A nice device - Karen Bush

Sometimes only pen and ink will do ...

Boswell, Johnson, Pepys, Anne Frank, Captain Scott, Nella Last - not to mention the fictional Adrian Mole, Charles Pooter and Bridget Jones ... Yes, the link between them all as you've probably guessed, is diaries, which seems rather appropriate considering the time of year. A new diary used to be a regular gift item each Christmas, with all the promise of the year ahead waiting to be filled in on those inviting blank pages. 

Diary entries are of course a wonderful device for novelists, allowing you to skip over the boring bits and get straight into the action on every page, as well as into the mind of the protagonist; and if you aren't great at description, it neatly lets you off that particular hook too. 

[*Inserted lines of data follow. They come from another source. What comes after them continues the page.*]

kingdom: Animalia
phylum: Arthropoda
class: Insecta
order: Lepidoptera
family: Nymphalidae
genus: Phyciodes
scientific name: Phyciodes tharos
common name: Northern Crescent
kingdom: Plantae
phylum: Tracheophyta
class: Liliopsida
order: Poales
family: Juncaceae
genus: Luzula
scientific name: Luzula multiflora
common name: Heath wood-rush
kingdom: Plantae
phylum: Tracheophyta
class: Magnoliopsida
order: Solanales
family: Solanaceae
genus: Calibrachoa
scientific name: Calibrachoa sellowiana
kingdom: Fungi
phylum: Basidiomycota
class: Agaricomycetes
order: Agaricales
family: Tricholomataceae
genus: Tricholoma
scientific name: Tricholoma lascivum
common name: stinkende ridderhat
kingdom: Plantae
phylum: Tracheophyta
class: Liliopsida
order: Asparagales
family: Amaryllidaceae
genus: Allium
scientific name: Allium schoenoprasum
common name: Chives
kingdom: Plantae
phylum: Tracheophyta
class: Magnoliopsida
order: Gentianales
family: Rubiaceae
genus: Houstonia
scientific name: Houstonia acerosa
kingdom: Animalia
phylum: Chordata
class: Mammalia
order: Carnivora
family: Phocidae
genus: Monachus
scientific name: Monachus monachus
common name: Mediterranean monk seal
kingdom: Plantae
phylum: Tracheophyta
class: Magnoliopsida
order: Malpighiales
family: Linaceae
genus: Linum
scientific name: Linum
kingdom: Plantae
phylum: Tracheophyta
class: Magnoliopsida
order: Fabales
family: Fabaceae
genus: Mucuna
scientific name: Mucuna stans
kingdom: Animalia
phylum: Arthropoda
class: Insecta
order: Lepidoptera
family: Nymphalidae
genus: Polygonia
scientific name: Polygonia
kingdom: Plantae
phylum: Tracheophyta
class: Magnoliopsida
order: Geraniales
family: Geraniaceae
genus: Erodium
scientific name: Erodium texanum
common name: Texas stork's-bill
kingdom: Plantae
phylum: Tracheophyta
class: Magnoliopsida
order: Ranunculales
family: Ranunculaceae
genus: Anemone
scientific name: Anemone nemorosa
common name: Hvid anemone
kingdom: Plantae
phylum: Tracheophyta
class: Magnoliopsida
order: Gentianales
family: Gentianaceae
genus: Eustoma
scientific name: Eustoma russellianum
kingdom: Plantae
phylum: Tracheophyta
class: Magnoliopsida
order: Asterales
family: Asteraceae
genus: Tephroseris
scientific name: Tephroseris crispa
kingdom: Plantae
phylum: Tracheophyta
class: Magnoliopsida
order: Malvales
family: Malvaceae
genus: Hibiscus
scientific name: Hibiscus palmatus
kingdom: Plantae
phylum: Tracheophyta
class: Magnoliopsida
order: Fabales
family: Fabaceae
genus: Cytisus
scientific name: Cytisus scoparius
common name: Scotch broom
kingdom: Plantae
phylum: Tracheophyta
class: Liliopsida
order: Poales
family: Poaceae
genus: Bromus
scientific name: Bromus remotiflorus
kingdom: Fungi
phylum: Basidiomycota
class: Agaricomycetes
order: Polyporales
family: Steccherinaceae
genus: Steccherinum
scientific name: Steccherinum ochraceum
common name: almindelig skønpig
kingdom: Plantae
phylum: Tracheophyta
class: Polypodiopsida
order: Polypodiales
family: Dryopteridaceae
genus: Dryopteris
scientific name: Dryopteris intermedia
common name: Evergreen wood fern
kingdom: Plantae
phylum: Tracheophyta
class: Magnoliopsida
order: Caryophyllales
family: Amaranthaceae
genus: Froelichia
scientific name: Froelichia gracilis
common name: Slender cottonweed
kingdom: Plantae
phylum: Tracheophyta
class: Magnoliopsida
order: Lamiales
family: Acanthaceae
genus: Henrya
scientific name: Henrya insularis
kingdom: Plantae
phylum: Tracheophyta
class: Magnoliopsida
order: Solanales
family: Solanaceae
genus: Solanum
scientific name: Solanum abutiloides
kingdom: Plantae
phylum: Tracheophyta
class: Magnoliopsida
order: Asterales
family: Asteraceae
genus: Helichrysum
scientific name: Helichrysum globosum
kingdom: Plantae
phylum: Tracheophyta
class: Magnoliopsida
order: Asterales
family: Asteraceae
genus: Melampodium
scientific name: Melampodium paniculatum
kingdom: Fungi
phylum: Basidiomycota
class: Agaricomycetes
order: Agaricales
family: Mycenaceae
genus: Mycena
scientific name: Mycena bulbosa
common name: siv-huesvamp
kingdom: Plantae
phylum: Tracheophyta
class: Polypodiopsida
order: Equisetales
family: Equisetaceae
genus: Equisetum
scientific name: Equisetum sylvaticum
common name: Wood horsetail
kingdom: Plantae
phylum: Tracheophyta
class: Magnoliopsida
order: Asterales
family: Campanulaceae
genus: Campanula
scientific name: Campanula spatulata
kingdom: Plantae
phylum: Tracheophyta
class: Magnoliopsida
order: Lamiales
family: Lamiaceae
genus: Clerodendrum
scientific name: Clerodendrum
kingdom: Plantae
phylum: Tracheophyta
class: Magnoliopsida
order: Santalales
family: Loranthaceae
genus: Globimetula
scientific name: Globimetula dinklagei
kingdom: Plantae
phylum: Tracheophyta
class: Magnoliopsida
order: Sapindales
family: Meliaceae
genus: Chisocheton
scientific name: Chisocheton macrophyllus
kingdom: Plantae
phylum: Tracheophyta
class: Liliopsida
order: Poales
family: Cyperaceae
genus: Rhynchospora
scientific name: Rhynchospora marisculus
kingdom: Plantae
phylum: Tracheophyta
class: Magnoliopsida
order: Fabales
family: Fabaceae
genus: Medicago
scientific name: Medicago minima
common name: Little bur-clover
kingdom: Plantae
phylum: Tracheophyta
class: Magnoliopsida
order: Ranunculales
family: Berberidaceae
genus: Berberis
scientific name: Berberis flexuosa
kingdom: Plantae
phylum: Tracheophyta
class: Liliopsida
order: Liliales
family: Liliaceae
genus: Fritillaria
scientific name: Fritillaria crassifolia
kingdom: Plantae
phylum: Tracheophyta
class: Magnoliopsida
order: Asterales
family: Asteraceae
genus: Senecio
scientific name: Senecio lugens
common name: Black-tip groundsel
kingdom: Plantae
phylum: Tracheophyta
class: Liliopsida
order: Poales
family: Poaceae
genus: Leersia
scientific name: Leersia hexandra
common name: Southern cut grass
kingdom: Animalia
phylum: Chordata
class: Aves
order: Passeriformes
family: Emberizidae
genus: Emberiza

Where real people are concerned though, they provide an insight into the lives not just of both ordinary and extraordinary people caught up in the events of their age, but a glimpse of the mundane, every day existence which with the distance of time can be every bit as fascinating as the more dramatic stuff. Reading a diary is like opening a little time capsule, which will transport you through the years as well as directly into someone else's head.

But who keeps a diary these days? Facebook, blogs and other social media seem to have taken over ... which is sad as not only will memorable entries be consigned to oblivion in the ether, but let's face it - most people are unlikely to write their deepest, most private thoughts on posts that will be shared with others. What is written will be skewed by the way you'd like to be perceived, so not as honest and truthful ... A good thing, then, that social media is a relatively recent invention: and lets not allow it to take over completely in the day-to-day recording of our lives. No matter how humdrum it may seem to you now, it might be of help to the historians of the future.

Besides, sometimes it's good to get things off your chest. You can say things in your diary you couldn't tell your best friend ...

Comments

Chris Longmuir said…
Good post. My diary is reserved for dates and appointments to keep track of what I have to do. I think the last time I used a diary for anything else was when I was a child! By the way, you're going to give yourself shoulder problems with your keyboard and monitor at those angles.Best to place your monitor directly in front of the keyboard so you don't have to turn to look at it.
Lynne Garner said…
I encourage my students to keep a diary where they see, hear, smell or taste something new. The things that go in there can be used in their writing or as a way to inspire them. I did it one year and every so often I go back to that diary and it brings back sights, sounds and smells I'd forgotten about. For example how the early morning frost had melted on the park grass but still covered the ground under the trees and the line of the frost mirrored that of the tree line.
Umberto Tosi said…
I absolutely agree, Karen. Nothing can interrupt the creative flow of pen and ink - no red-squiggly-spellchecker underlinings to kick me into dullsville editor-mode for one thing. Nothing beats pen-and-ink for journaling. Take, for another example, the masterpiece I recently inked on plain-lined paper! Too bad I can't read my own handwriting. :D
misha said…
The brain seems to work differently when you are using pen and paper and there is something very powerful in writing down thoughts and feelings. I no longer keep a conventional diary, but I do note down the good things that have happened each day, however trivial, and would say that this exercise has a definite effect on my mood and attitude. Can't recommend it highly enough.